= Subhash Chandra–LIC Housing Finance loan fraud case =

Financial fraud in India

Subhash Chandra–LIC Housing Finance loan fraud case is a major financial scandal in India involving the diversion of bank loans and money laundering by Subhash Chandra, the promoter of Essel Group.

== Background ==
On 31 August 2026, LIC Housing Finance (LICHFL) filed a complaint with the Central Bureau of Investigation against Subhash Chandra and others. The complaint alleges cheating, criminal conspiracy and criminal breach of trust in connection with two loans issued in 2018, together worth ₹980 crore. With interest, the alleged loss was later put at around ₹1322 crore. The main allegation is that inflated net-worth certificates were used to secure the loans, including one that valued Chandra’s net worth in 2017 at about ₹59113 crore. The loans later went into default. During his personal insolvency proceedings, Chandra reported a much lower net worth.

== Investigation ==
In a first information report filed on August 31, the CBI named Chandra as accused number 1, along with three companies, two individuals and other unknown persons. The case involves two loans given by LICHF to Vasant Sagar Properties Pvt Ltd and Digital Subscriber Management and Consultancy Services Pvt Ltd. Chandra had provided personal guarantees for both loans.
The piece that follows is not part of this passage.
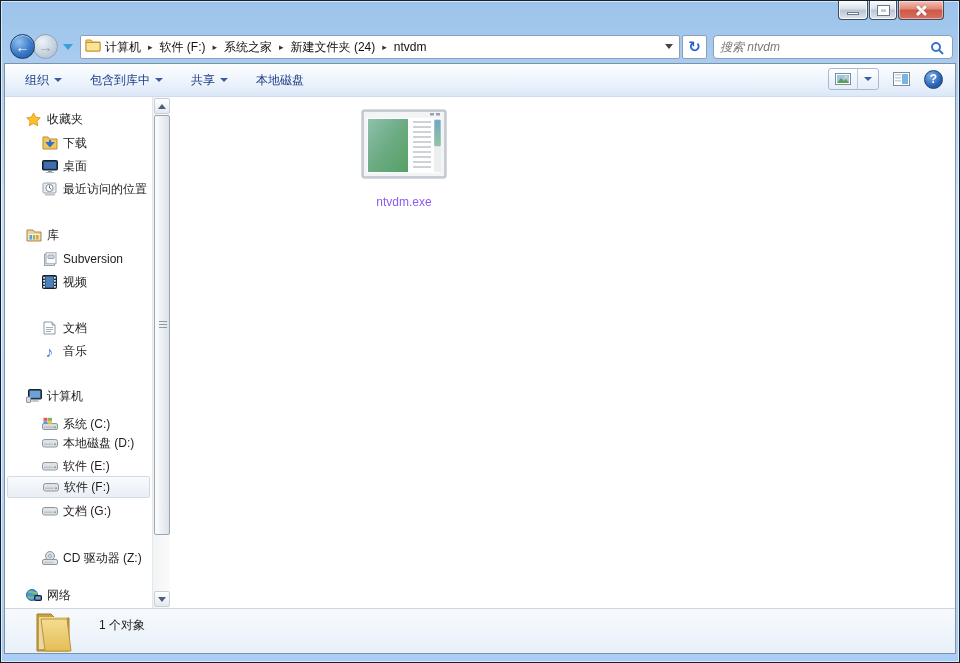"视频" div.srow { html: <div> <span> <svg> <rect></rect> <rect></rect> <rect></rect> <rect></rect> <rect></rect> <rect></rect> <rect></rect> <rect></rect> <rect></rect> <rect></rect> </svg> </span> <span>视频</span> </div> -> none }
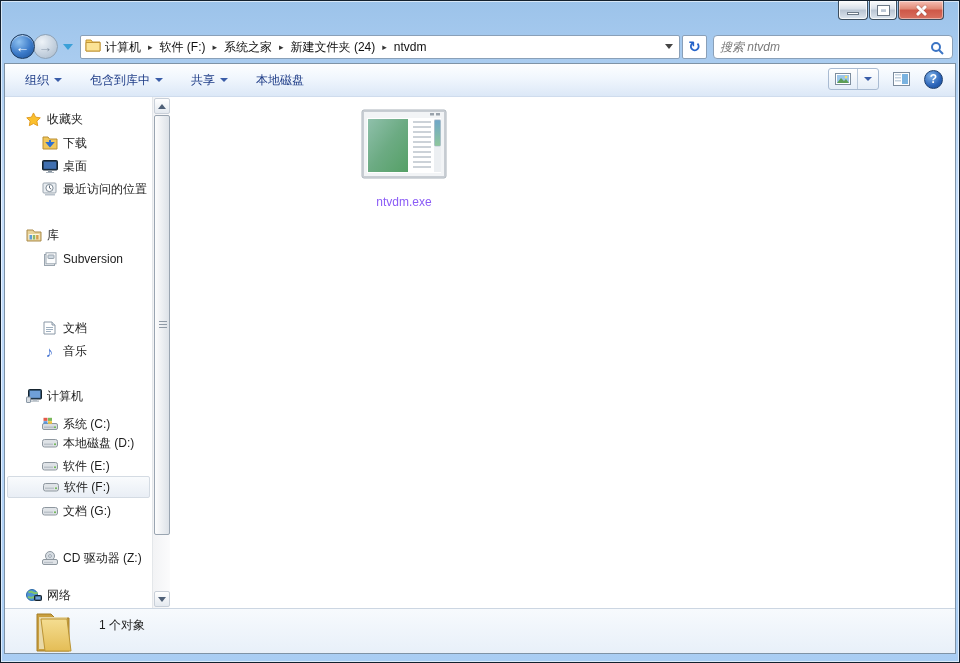"图片" div.srow { html: none -> <div> <span> <svg> <rect></rect> <rect></rect> <path></path> <circle></circle> </svg> </span> <span>图片</span> </div> }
LICHF said the ₹500 crore loan to Vasant Sagar Properties and the ₹480 crore loan to Digital Subscriber Management were approved based on net-worth certificates submitted by Chandra in 2018. He claimed a net worth of ₹59113 crore as of March 2017 for one loan and ₹40562 crore for the other. Both loans later defaulted, with the alleged loss to LICHFL reaching ₹1,322 crore. During insolvency proceedings, however, Chandra said his net worth in 2024 was only ₹31.79 crore and that it had never exceeded ₹40,000 crore even in 2017–18.

Also, LICHF has alleged that Chandra and the other accused acted together to deceive the company by using false or inflated net-worth documents to obtain the loans. It also alleged that the borrower companies misused the funds and warned that some of the accused could leave India. As of September 2026, CBI is investigating whether Chandra had misrepresented his financial position either when obtaining the loans or later during the insolvency proceedings.